Las modestas bibliotecas públicas son espacios imprescindibles en cada municipio del país. Al plantearnos los problemas que afectan el desempeño escolar de niños y jóvenes, olvidamos que la enseñanza no puede ser reproductiva, basada en pobres apuntes de clase con fórmulas que incitan al memorismo. En lo personal, no confío mucho en el estudio colectivo, salvo cuando se trata de repasar conocimientos adquiridos de antemano. El aprendizaje real requiere un entrenamiento en la capacidad de concentración. No todos disponen de las condiciones adecuadas en el hogar. En mis tiempos de estudiante, el ruido ambiental me inducía a buscar refugio en la Biblioteca Nacional, instalada entonces en el Castillo de la Fuerza. Cargaba con mis libros y solicitaba otros en consulta. La pequeña sala estaba casi vacía. Yo había encontrado mi rincón predilecto: una mesita junto a una ventana abierta hacia el puerto. De cuando en cuando, interrumpía la lectura y dejaba vagar la mirada en un paisaje animado por el movimiento de los barcos.
Se ha convertido en hábito la suplantación de los jóvenes por sus padres a la hora de realizar las tareas escolares. Según su capacidad y los medios a su alcance recopilan la información, redactan las tareas escritas y realizan los trabajos manuales. Con las mejores intenciones entorpecen el aprendizaje y cometen fraude. Durante una etapa, incapaz de valerse, el bebé depende de la leche materna. Luego, ingerirá alimentos que impongan la necesidad de masticar. Más adelante, comenzará a utilizar los cubiertos. Del mismo modo, la enseñanza debe exigir un creciente esfuerzo propio para localizar las fuentes debidas en la búsqueda de datos.

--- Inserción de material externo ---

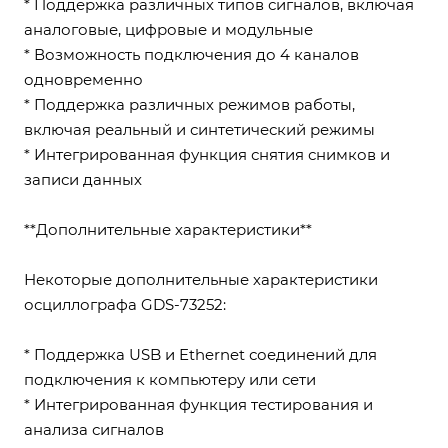
* Поддержка различных типов сигналов, включая
аналоговые, цифровые и модульные
* Возможность подключения до 4 каналов
одновременно
* Поддержка различных режимов работы,
включая реальный и синтетический режимы
* Интегрированная функция снятия снимков и
записи данных
**Дополнительные характеристики**
Некоторые дополнительные характеристики
осциллографа GDS-73252:
* Поддержка USB и Ethernet соединений для
подключения к компьютеру или сети
* Интегрированная функция тестирования и
анализа сигналов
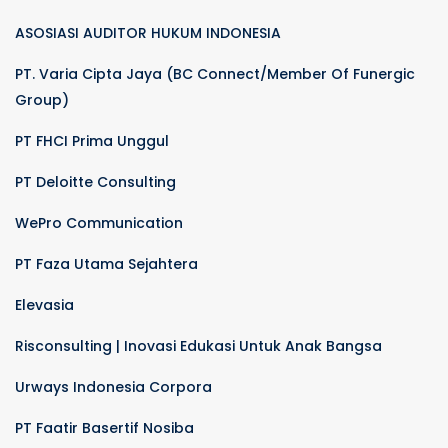
ASOSIASI AUDITOR HUKUM INDONESIA
PT. Varia Cipta Jaya (BC Connect/Member Of Funergic
Group)
PT FHCI Prima Unggul
PT Deloitte Consulting
WePro Communication
PT Faza Utama Sejahtera
Elevasia
Risconsulting | Inovasi Edukasi Untuk Anak Bangsa
Urways Indonesia Corpora
PT Faatir Basertif Nosiba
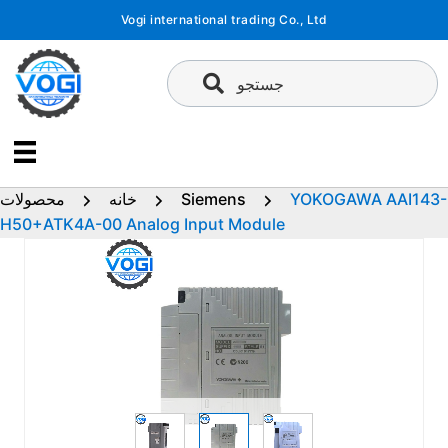
پرش
Vogi international trading Co., Ltd
به
محتوا
جستجو
YOKOGAWA AAI143-
Siemens
خانه
محصولات
H50+ATK4A-00 Analog Input Module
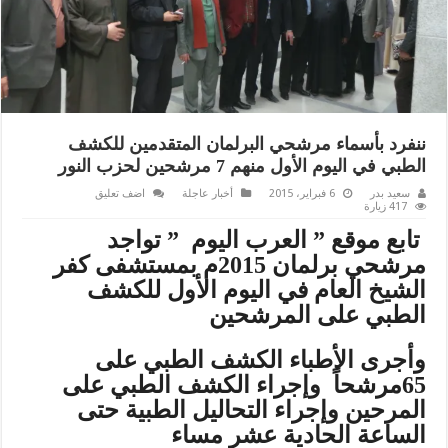
ننفرد بأسماء مرشحي البرلمان المتقدمين للكشف
الطبي في اليوم الأول منهم 7 مرشحين لحزب النور
سعيد بدر
6 فبراير، 2015
أخبار عاجلة
اضف تعليق
417 زيارة
تابع موقع ” العرب اليوم ” تواجد
مرشحي برلمان 2015م بمستشفى كفر
الشيخ العام في اليوم الأول للكشف
الطبي على المرشحين
وأجرى الأطباء الكشف الطبي على
65مرشحاً وإجراء الكشف الطبي على
المرحين وإجراء التحاليل الطبية حتى
الساعة الحادية عشر مساء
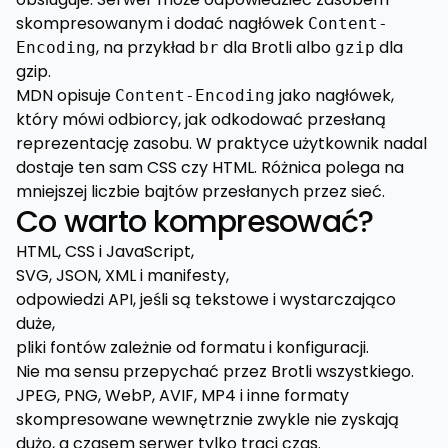
skompresowanym i dodać nagłówek
Content-
, na przykład
dla Brotli albo
dla
Encoding
br
gzip
gzip.
MDN opisuje
jako nagłówek,
Content-Encoding
który mówi odbiorcy, jak odkodować przesłaną
reprezentację zasobu. W praktyce użytkownik nadal
dostaje ten sam CSS czy HTML. Różnica polega na
mniejszej liczbie bajtów przesłanych przez sieć.
Co warto kompresować?
HTML, CSS i JavaScript,
SVG, JSON, XML i manifesty,
odpowiedzi API, jeśli są tekstowe i wystarczająco
duże,
pliki fontów zależnie od formatu i konfiguracji.
Nie ma sensu przepychać przez Brotli wszystkiego.
JPEG, PNG, WebP, AVIF, MP4 i inne formaty
skompresowane wewnętrznie zwykle nie zyskają
dużo, a czasem serwer tylko traci czas.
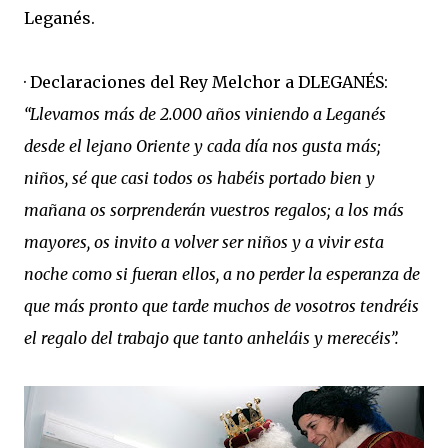
Leganés.
· Declaraciones del Rey Melchor a DLEGANÉS:
“Llevamos más de 2.000 años viniendo a Leganés
desde el lejano Oriente y cada día nos gusta más;
niños, sé que casi todos os habéis portado bien y
mañana os sorprenderán vuestros regalos; a los más
mayores, os invito a volver ser niños y a vivir esta
noche como si fueran ellos, a no perder la esperanza de
que más pronto que tarde muchos de vosotros tendréis
el regalo del trabajo que tanto anheláis y merecéis”.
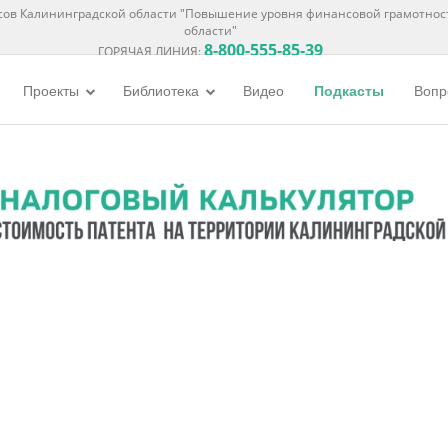
ов Калининградской области "Повышение уровня финансовой грамотнос
области"
8-800-555-85-39
ГОРЯЧАЯ ЛИНИЯ:
Проекты
Библиотека
Видео
Подкасты
Вопр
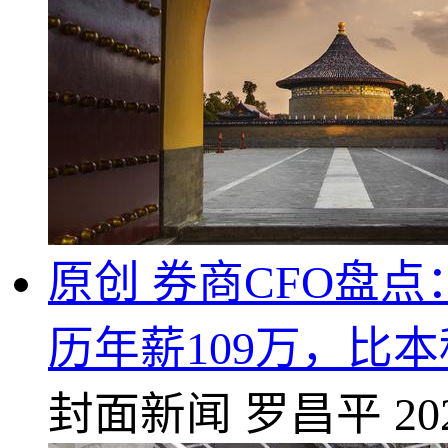
原创 券商CFO盘
历年薪109万，比
封面新闻
罗昌平
20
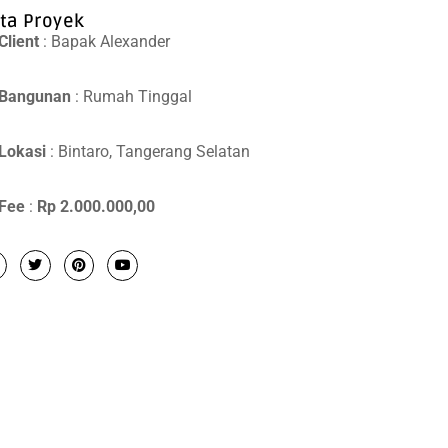
ta Proyek
Client
: Bapak Alexander
Bangunan
: Rumah Tinggal
Lokasi
: Bintaro, Tangerang Selatan
Fee
:
Rp 2.000.000,00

Para transformarse en conocimiento, la información requiere entrenamiento para observar, comparar, formular interrogantes y elaborar conclusiones. Importa saber que el 10 de octubre es conmemoración patria. Pero lo imprescindible consiste en entender por qué.
Aquí y en otras partes, los jóvenes son cada vez más remisos a la lectura. Las razones son múltiples. Una de ellas, evidente, se deriva de la seducción ejercida por el universo audiovisual que induce a la pasividad, consecuencia de una tendencia propia del ser humano conocida como ley del menor esfuerzo. La pérdida de la práctica de la conversación entre familiares a la hora de las comidas elimina el despertar de focos de interés. Poco a poco, el habla se limita a lo elemental, casi equivalente a los reclamos de mi mascota. La reducción del léxico limita el pensamiento y adormece la creatividad porque el órgano que no se usa, se atrofia.
Habría que plantearse una pregunta esencial. ¿Hemos aprendido verdaderamente a leer? Sin dudas, estamos en condiciones de juntar letras y formar palabras. No es suficiente. Hay que descubrir el sentido de las cosas en un idioma particularmente dotado para expresar los matices de la realidad mediante la riqueza de sus tiempos y modos verbales, poseedor de una sintaxis abierta a numerosas posibilidades en su ordenamiento y en el rejuego de su régimen de subordinación. El verso y la prosa pueden encantar el oído. Para quien sabe hacerlo, leer conjuga disfrute y aprendizaje.
De no combatir esta tendencia, nuestra especie, muda y ágrafa, sucumbirá devorada por los robots inteligentes y sensibles que ya se anuncian al doblar de la esquina.